¿Y tú en qué crees?
Una pregunta que se abre en la infinidad de lo posible. Cada respuesta será más extensa y confusa conforme mayor sea la reflexión de esta –aparentemente simple- cuestión.
Pero abrir esos signos de interrogación implica un ejercicio de vital importancia. Abrir ese cuestionamiento es ejercer un momento de conciencia. Es recuperarse por un instante de la inercia de una existencia incuestionada. Esa es la magia de las preguntas, aquellas propias, personales y contundentes; las que nos despiertan aunque sea por un momento y nos obligan a retroceder la mirada.
Suele decirse que las cosas de las que estamos más seguros son aquellas que no nos cuestionamos; y como en un reclamo de atemporalidad, es precisamente lo que no nos cuestionamos aquello que nos genera mayores sentimientos de engañosa incertidumbre. Suele creerse también que esa seguridad con la que construimos inestables pisos de moralidad y acción –no siempre justificados- es un sentimiento que debe defenderse, pues la convicción de esta es una virtud por sí misma.
A esa confusión, que viene de un mal entendido terrible entre la ética y la moral de nuestra vida, podría achacársele un sinfín de desfiguros, discusiones y conflictos cuya base no es más que el espejismo de nuestra identidad en base a lo que creemos.
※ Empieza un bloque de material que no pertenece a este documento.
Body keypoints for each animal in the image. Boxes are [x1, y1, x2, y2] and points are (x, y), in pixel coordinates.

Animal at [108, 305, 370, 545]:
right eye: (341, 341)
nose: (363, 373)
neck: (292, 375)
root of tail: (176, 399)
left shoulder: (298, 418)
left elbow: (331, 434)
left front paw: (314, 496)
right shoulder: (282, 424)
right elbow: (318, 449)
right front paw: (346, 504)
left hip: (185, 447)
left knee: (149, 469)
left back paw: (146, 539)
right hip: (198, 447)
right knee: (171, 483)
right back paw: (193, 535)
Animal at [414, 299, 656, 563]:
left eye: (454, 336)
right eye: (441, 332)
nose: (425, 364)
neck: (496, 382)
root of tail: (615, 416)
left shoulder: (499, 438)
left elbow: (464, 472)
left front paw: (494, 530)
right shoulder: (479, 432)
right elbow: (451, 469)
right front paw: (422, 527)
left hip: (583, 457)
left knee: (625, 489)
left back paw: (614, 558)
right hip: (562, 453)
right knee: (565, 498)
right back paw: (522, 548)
Preguntarnos en que creemos entonces va más allá de hacer inventario de nuestros supuestos y presupuestos éticos y epistémicos; sino implica el conocer y adentrarnos en la misma humanidad que la esterilidad de la certidumbre a veces roba de nosotros.
Si al final reemergemos de este proceso sin cambios, prístinos y cristalinos como la más preciosa de las piedras, entenderemos al menos que nuestra voluntad es igual de inamovible y trascendente que las de estos minerales.
Con ese tono comenzamos el nuevo número de Ataraxia en dónde daremos un pequeño paseo por las creencias y delirios de nuestros autores. Nociones conscientes o inconscientes que se leen en sus temas, en sus letras y en todo aquello que no está escrito pero si expresado.